# [EXERCISE DETAILS]
What you return should match the entries below exactly, only without the images.

[Dataset entries]

+===+

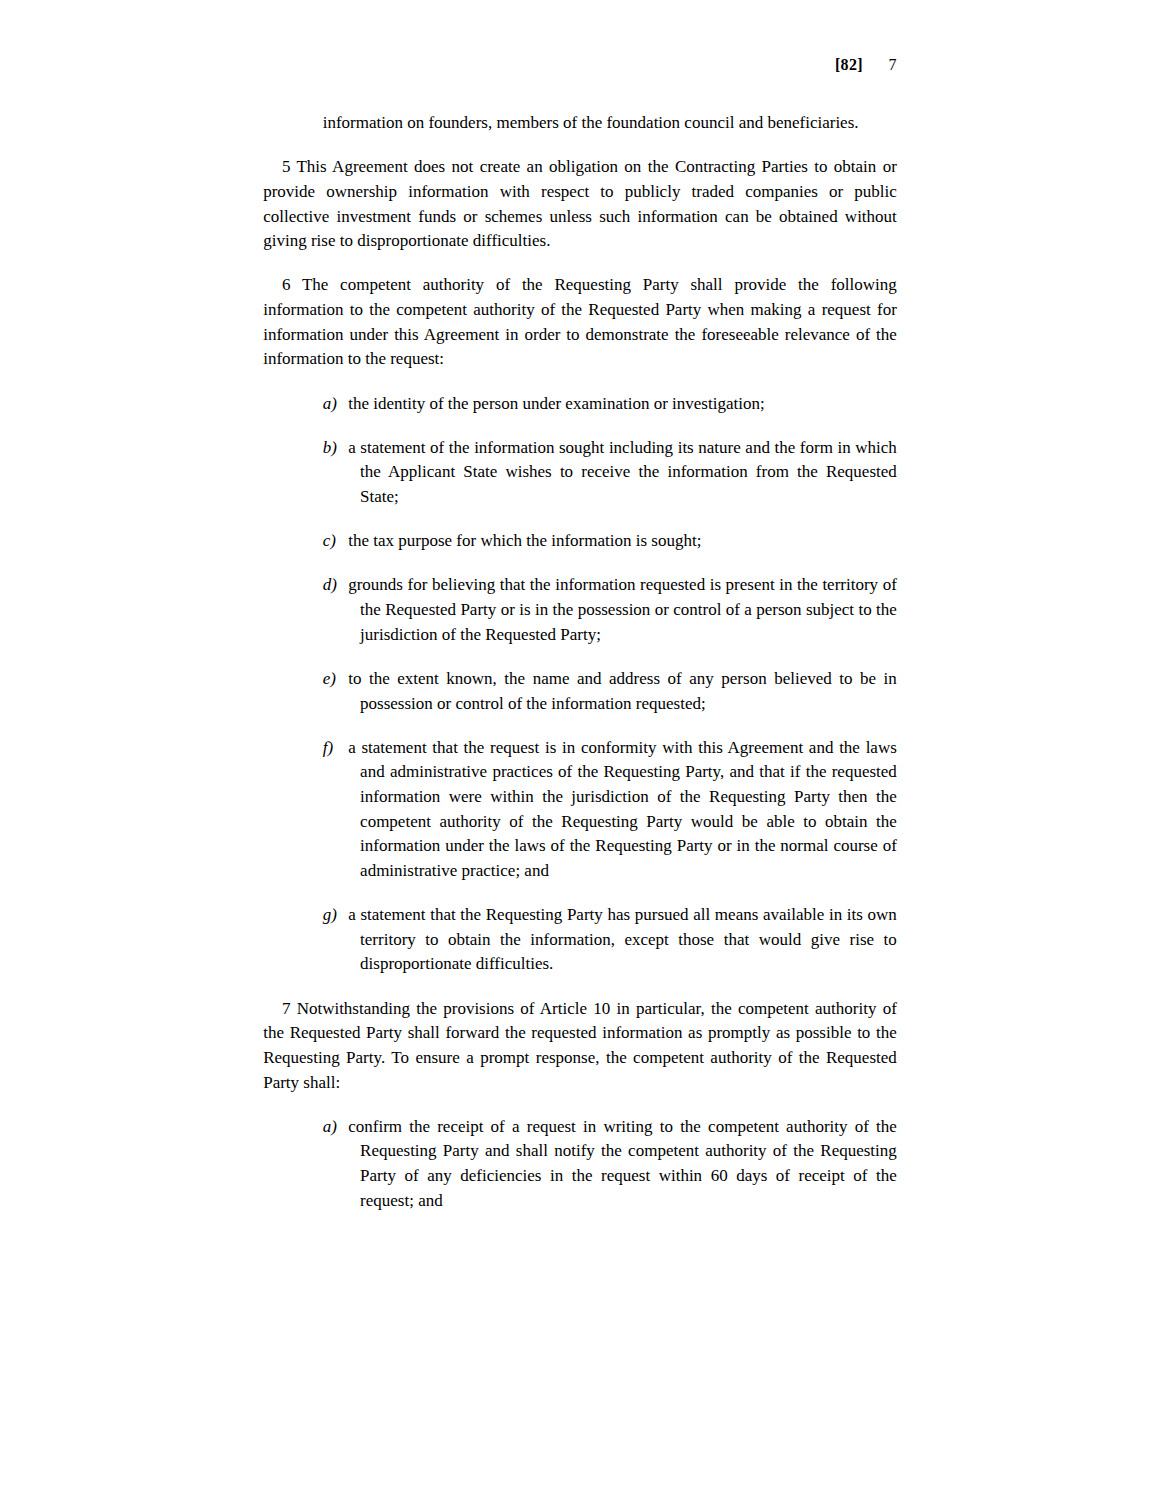[82] 7
information on founders, members of the foundation council and beneficiaries.
5 This Agreement does not create an obligation on the Contracting Parties to obtain or provide ownership information with respect to publicly traded companies or public collective investment funds or schemes unless such information can be obtained without giving rise to disproportionate difficulties.
6 The competent authority of the Requesting Party shall provide the following information to the competent authority of the Requested Party when making a request for information under this Agreement in order to demonstrate the foreseeable relevance of the information to the request:
a) the identity of the person under examination or investigation;
b) a statement of the information sought including its nature and the form in which the Applicant State wishes to receive the information from the Requested State;
c) the tax purpose for which the information is sought;
d) grounds for believing that the information requested is present in the territory of the Requested Party or is in the possession or control of a person subject to the jurisdiction of the Requested Party;
e) to the extent known, the name and address of any person believed to be in possession or control of the information requested;
f) a statement that the request is in conformity with this Agreement and the laws and administrative practices of the Requesting Party, and that if the requested information were within the jurisdiction of the Requesting Party then the competent authority of the Requesting Party would be able to obtain the information under the laws of the Requesting Party or in the normal course of administrative practice; and
g) a statement that the Requesting Party has pursued all means available in its own territory to obtain the information, except those that would give rise to disproportionate difficulties.
7 Notwithstanding the provisions of Article 10 in particular, the competent authority of the Requested Party shall forward the requested information as promptly as possible to the Requesting Party. To ensure a prompt response, the competent authority of the Requested Party shall:
a) confirm the receipt of a request in writing to the competent authority of the Requesting Party and shall notify the competent authority of the Requesting Party of any deficiencies in the request within 60 days of receipt of the request; and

+===+

# [SOLUTION TO THIS TASK]
[82] 7
information on founders, members of the foundation council and beneficiaries.
5 This Agreement does not create an obligation on the Contracting Parties to obtain or provide ownership information with respect to publicly traded companies or public collective investment funds or schemes unless such information can be obtained without giving rise to disproportionate difficulties.
6 The competent authority of the Requesting Party shall provide the following information to the competent authority of the Requested Party when making a request for information under this Agreement in order to demonstrate the foreseeable relevance of the information to the request:
a) the identity of the person under examination or investigation;
b) a statement of the information sought including its nature and the form in which the Applicant State wishes to receive the information from the Requested State;
c) the tax purpose for which the information is sought;
d) grounds for believing that the information requested is present in the territory of the Requested Party or is in the possession or control of a person subject to the jurisdiction of the Requested Party;
e) to the extent known, the name and address of any person believed to be in possession or control of the information requested;
f) a statement that the request is in conformity with this Agreement and the laws and administrative practices of the Requesting Party, and that if the requested information were within the jurisdiction of the Requesting Party then the competent authority of the Requesting Party would be able to obtain the information under the laws of the Requesting Party or in the normal course of administrative practice; and
g) a statement that the Requesting Party has pursued all means available in its own territory to obtain the information, except those that would give rise to disproportionate difficulties.
7 Notwithstanding the provisions of Article 10 in particular, the competent authority of the Requested Party shall forward the requested information as promptly as possible to the Requesting Party. To ensure a prompt response, the competent authority of the Requested Party shall:
a) confirm the receipt of a request in writing to the competent authority of the Requesting Party and shall notify the competent authority of the Requesting Party of any deficiencies in the request within 60 days of receipt of the request; and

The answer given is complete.